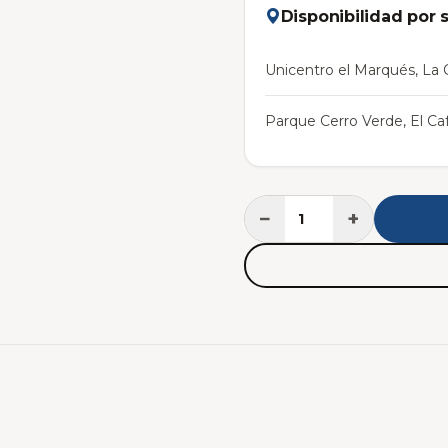
Disponibilidad por 
Unicentro el Marqués, La C
Parque Cerro Verde, El Caf
−
+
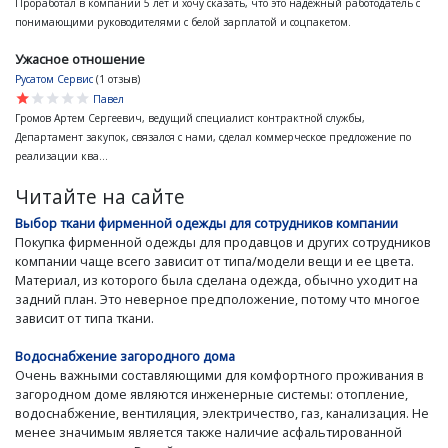
Проработал в компании 5 лет и хочу сказать, что это надёжный работодатель с
понимающими руководителями с белой зарплатой и соцпакетом.
Ужасное отношение
Русатом Сервис
(1 отзыв)
star
star
star
star
star
Павел
Громов Артем Сергеевич, ведущий специалист контрактной службы,
Департамент закупок, связался с нами, сделал коммерческое предложение по
реализации ква...
Читайте на сайте
Выбор ткани фирменной одежды для сотрудников компании
Покупка фирменной одежды для продавцов и других сотрудников
компании чаще всего зависит от типа/модели вещи и ее цвета.
Материал, из которого была сделана одежда, обычно уходит на
задний план. Это неверное предположение, потому что многое
зависит от типа ткани.
Водоснабжение загородного дома
Очень важными составляющими для комфортного проживания в
загородном доме являются инженерные системы: отопление,
водоснабжение, вентиляция, электричество, газ, канализация. Не
менее значимым является также наличие асфальтированной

# # # #

» TASK DETAILS
Go through the entries and copy every line that has "ткани".

» RESPONSE BOX
Выбор ткани фирменной одежды для сотрудников компании
зависит от типа ткани.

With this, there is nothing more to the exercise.